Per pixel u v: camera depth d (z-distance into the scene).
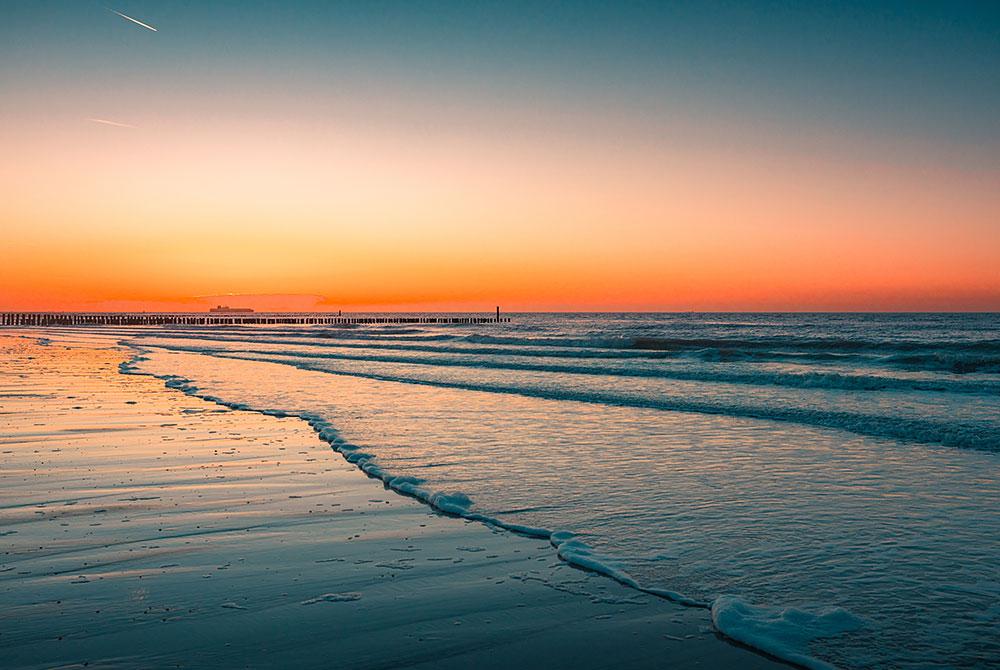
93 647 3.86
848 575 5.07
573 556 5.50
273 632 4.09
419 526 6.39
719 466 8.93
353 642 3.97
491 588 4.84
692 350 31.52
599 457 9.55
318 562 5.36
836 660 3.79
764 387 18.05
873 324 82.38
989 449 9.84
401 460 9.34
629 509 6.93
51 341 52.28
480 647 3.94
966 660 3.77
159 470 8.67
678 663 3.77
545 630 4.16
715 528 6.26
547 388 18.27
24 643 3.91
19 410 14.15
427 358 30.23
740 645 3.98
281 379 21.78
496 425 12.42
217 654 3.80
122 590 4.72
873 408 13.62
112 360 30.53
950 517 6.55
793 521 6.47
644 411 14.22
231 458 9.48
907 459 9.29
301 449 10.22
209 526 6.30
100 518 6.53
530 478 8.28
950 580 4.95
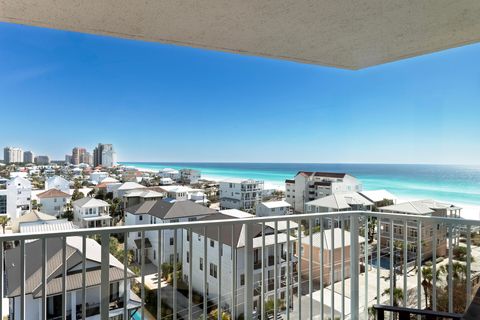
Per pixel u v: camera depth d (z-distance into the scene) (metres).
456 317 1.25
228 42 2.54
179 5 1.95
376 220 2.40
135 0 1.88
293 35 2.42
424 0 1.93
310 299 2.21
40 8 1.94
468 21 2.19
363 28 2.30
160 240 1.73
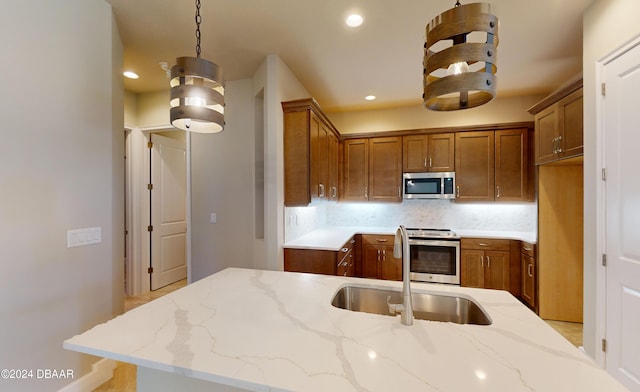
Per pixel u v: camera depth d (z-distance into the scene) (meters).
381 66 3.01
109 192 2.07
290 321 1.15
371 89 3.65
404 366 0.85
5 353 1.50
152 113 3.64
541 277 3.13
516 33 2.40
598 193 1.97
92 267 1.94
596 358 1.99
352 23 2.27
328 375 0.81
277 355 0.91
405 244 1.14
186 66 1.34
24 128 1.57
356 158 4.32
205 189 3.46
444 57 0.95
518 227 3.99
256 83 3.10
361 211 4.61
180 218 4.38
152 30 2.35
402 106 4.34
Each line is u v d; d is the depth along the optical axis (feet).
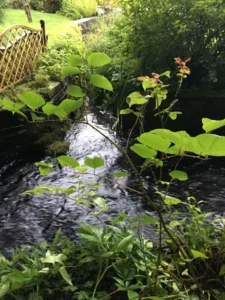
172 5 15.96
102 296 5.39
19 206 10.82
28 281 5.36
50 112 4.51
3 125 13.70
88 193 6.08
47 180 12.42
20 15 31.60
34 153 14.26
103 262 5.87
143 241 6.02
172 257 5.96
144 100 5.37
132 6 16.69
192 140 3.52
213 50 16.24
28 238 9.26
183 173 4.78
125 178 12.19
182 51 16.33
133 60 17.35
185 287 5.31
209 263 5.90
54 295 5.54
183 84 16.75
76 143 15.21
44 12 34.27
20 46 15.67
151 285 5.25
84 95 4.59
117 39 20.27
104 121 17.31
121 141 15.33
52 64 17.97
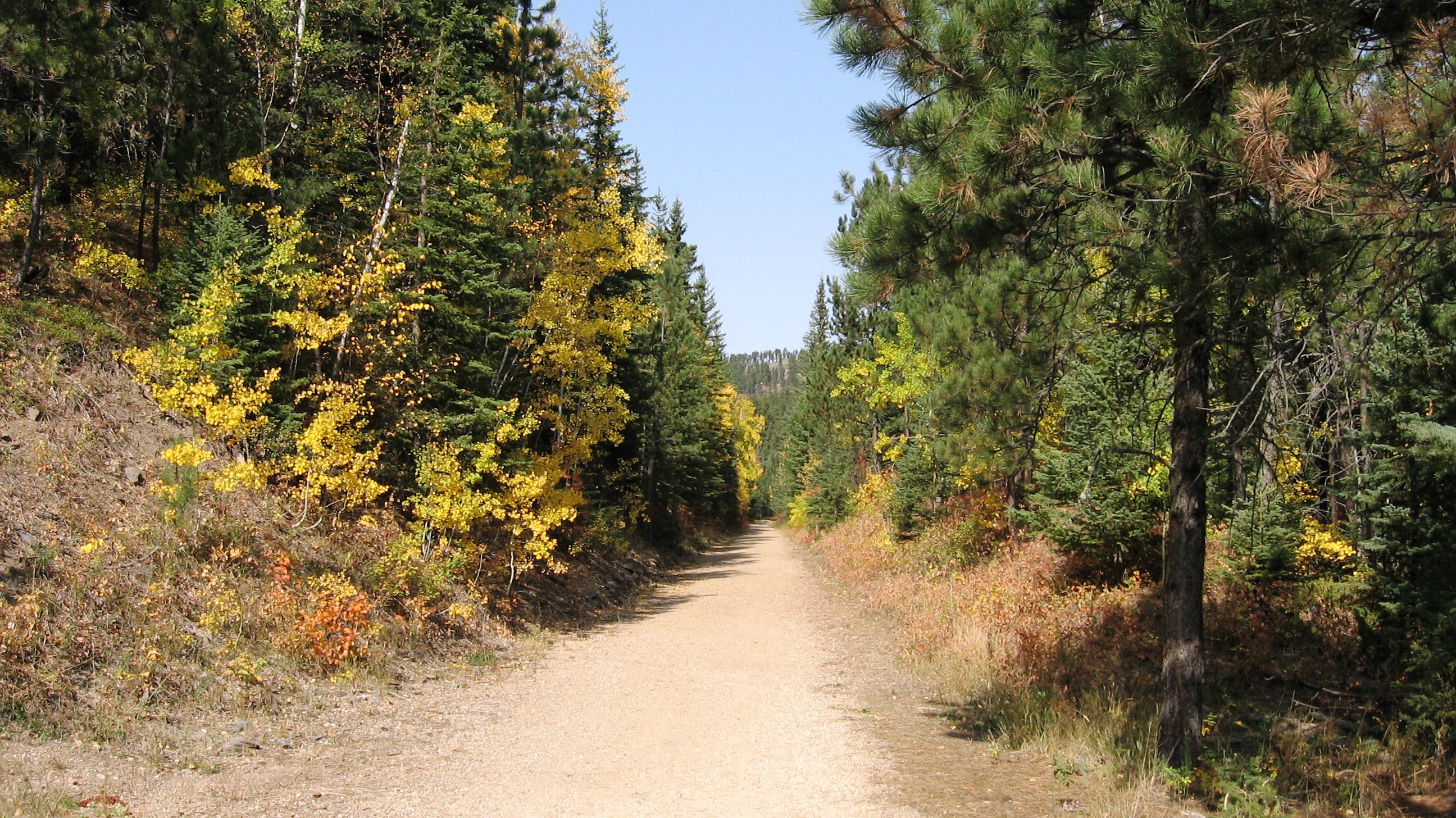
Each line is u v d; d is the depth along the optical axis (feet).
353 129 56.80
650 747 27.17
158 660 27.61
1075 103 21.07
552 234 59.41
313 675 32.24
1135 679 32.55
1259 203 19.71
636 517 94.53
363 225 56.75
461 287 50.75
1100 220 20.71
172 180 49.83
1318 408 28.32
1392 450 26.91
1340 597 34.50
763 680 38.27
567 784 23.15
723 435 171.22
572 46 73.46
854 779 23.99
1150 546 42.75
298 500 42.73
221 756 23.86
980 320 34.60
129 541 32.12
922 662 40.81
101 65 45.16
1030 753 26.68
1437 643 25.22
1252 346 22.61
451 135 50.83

# # # # # # #

• Exercise goal:
Repeat each entry above exactly. Omit the pictures.

• Result of the task:
Per pixel u v: camera depth d (z-distance into the scene).
93 647 3.86
848 575 5.07
573 556 5.50
273 632 4.09
419 526 6.39
719 466 8.93
353 642 3.97
491 588 4.84
692 350 31.52
599 457 9.55
318 562 5.36
836 660 3.79
764 387 18.05
873 324 82.38
989 449 9.84
401 460 9.34
629 509 6.93
51 341 52.28
480 647 3.94
966 660 3.77
159 470 8.67
678 663 3.77
545 630 4.16
715 528 6.26
547 388 18.27
24 643 3.91
19 410 14.15
427 358 30.23
740 645 3.98
281 379 21.78
496 425 12.42
217 654 3.80
122 590 4.72
873 408 13.62
112 360 30.53
950 517 6.55
793 521 6.47
644 411 14.22
231 458 9.48
907 459 9.29
301 449 10.22
209 526 6.30
100 518 6.53
530 478 8.28
950 580 4.95
Per pixel u v: camera depth d (z-distance into the scene) (metres).
456 317 1.25
228 42 2.54
179 5 1.95
376 220 2.40
135 0 1.88
293 35 2.42
424 0 1.93
310 299 2.21
40 8 1.94
468 21 2.19
363 28 2.30
160 240 1.73
Per pixel u v: camera depth d (z-distance into the scene) (meters).
381 66 3.01
109 192 2.07
290 321 1.15
371 89 3.65
404 366 0.85
5 353 1.50
152 113 3.64
541 277 3.13
516 33 2.40
598 193 1.97
92 267 1.94
596 358 1.99
352 23 2.27
328 375 0.81
277 355 0.91
405 244 1.14
186 66 1.34
24 128 1.57
356 158 4.32
205 189 3.46
444 57 0.95
518 227 3.99
256 83 3.10
361 211 4.61
180 218 4.38
152 30 2.35
402 106 4.34
Each line is u v d; d is the depth along the optical axis (feet).
172 5 15.96
102 296 5.39
19 206 10.82
28 281 5.36
50 112 4.51
3 125 13.70
88 193 6.08
47 180 12.42
20 15 31.60
34 153 14.26
103 262 5.87
143 241 6.02
172 257 5.96
144 100 5.37
132 6 16.69
192 140 3.52
213 50 16.24
28 238 9.26
183 173 4.78
125 178 12.19
182 51 16.33
133 60 17.35
185 287 5.31
209 263 5.90
54 295 5.54
183 84 16.75
76 143 15.21
44 12 34.27
20 46 15.67
151 285 5.25
84 95 4.59
117 39 20.27
104 121 17.31
121 141 15.33
52 64 17.97
Each line is u v d; d is the depth along the optical axis (feet).
353 129 56.80
650 747 27.17
158 660 27.61
1075 103 21.07
552 234 59.41
313 675 32.24
1135 679 32.55
1259 203 19.71
636 517 94.53
363 225 56.75
461 287 50.75
1100 220 20.71
172 180 49.83
1318 408 28.32
1392 450 26.91
1340 597 34.50
763 680 38.27
567 784 23.15
723 435 171.22
572 46 73.46
854 779 23.99
1150 546 42.75
298 500 42.73
221 756 23.86
980 320 34.60
129 541 32.12
922 662 40.81
101 65 45.16
1030 753 26.68
1437 643 25.22
1252 346 22.61
451 135 50.83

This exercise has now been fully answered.